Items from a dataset
*** Begin section ***
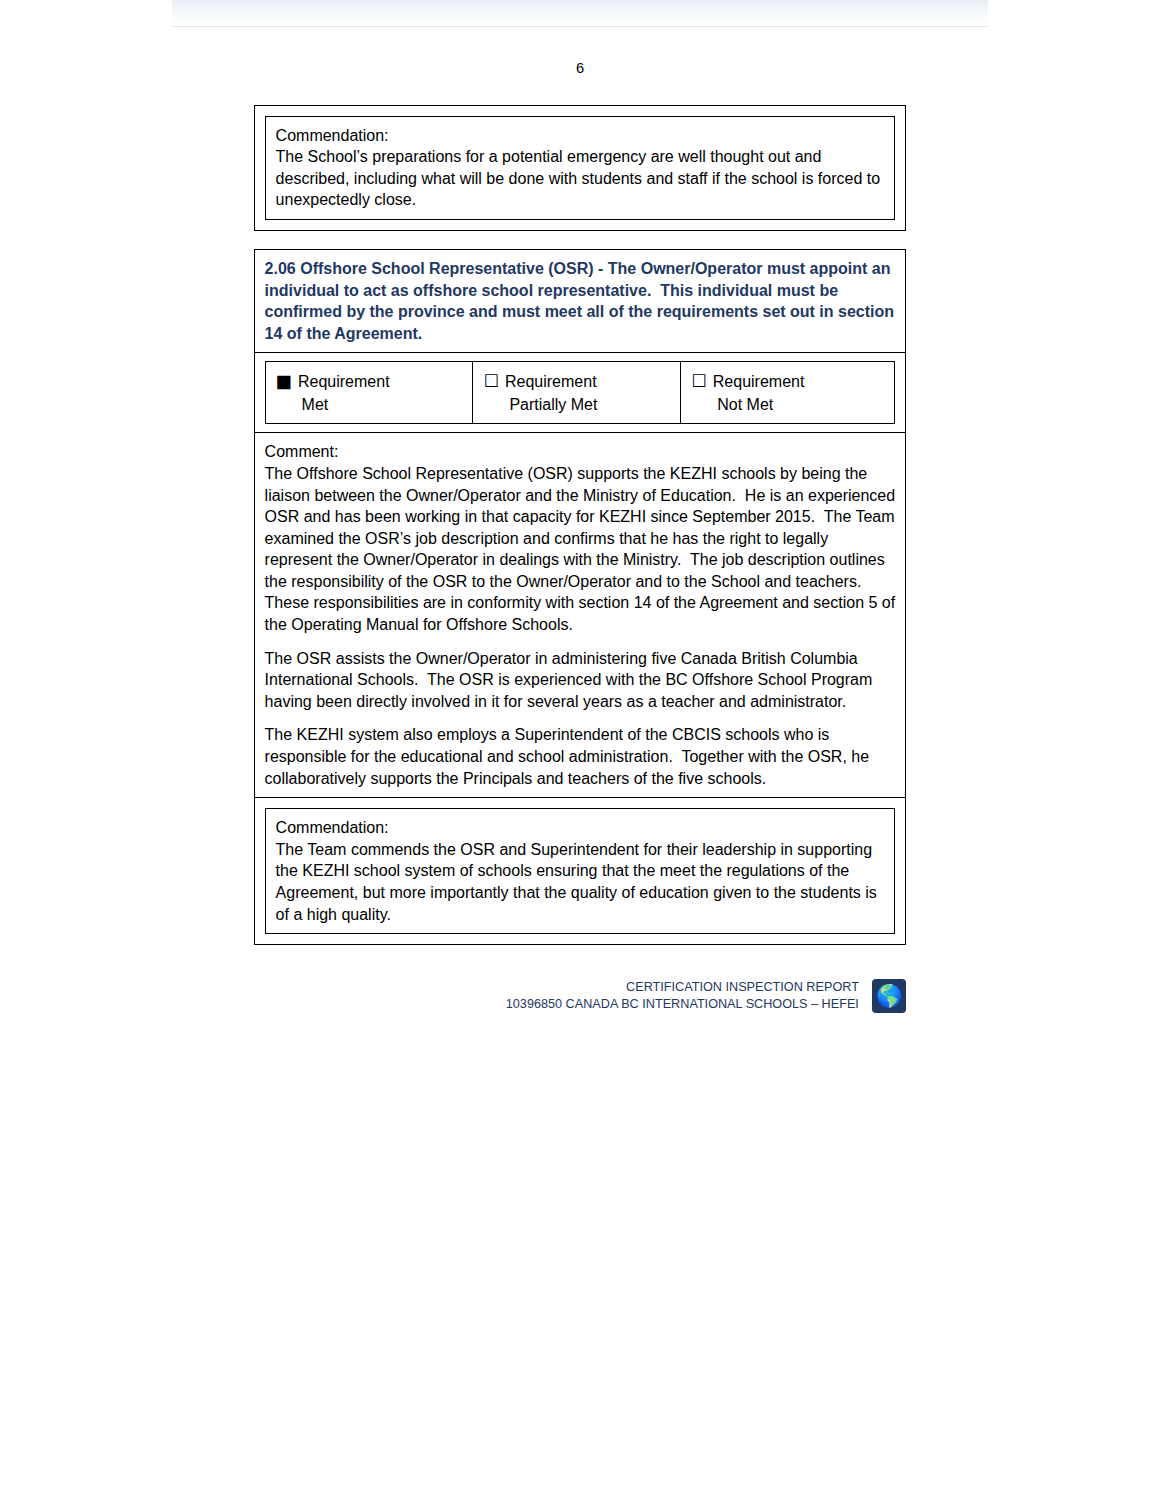6
Commendation:
The School’s preparations for a potential emergency are well thought out and described, including what will be done with students and staff if the school is forced to unexpectedly close.
| 2.06 Offshore School Representative (OSR) - The Owner/Operator must appoint an individual to act as offshore school representative. This individual must be confirmed by the province and must meet all of the requirements set out in section 14 of the Agreement. |
| / ■ Requirement Met / ☐ Requirement Partially Met / ☐ Requirement Not Met / |
| Comment: The Offshore School Representative (OSR) supports the KEZHI schools by being the liaison between the Owner/Operator and the Ministry of Education. He is an experienced OSR and has been working in that capacity for KEZHI since September 2015. The Team examined the OSR’s job description and confirms that he has the right to legally represent the Owner/Operator in dealings with the Ministry. The job description outlines the responsibility of the OSR to the Owner/Operator and to the School and teachers. These responsibilities are in conformity with section 14 of the Agreement and section 5 of the Operating Manual for Offshore Schools. The OSR assists the Owner/Operator in administering five Canada British Columbia International Schools. The OSR is experienced with the BC Offshore School Program having been directly involved in it for several years as a teacher and administrator. The KEZHI system also employs a Superintendent of the CBCIS schools who is responsible for the educational and school administration. Together with the OSR, he collaboratively supports the Principals and teachers of the five schools. |
| Commendation: The Team commends the OSR and Superintendent for their leadership in supporting the KEZHI school system of schools ensuring that the meet the regulations of the Agreement, but more importantly that the quality of education given to the students is of a high quality. |
CERTIFICATION INSPECTION REPORT
10396850 CANADA BC INTERNATIONAL SCHOOLS – HEFEI 🌎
*** End section ***
Prompt:
Among the records above, find each line holding the string "Commendation" and pull it out.

Result:
Commendation:
| Commendation: The Team commends the OSR and Superintendent for their leadership in supporting the KEZHI school system of schools ensuring that the meet the regulations of the Agreement, but more importantly that the quality of education given to the students is of a high quality. |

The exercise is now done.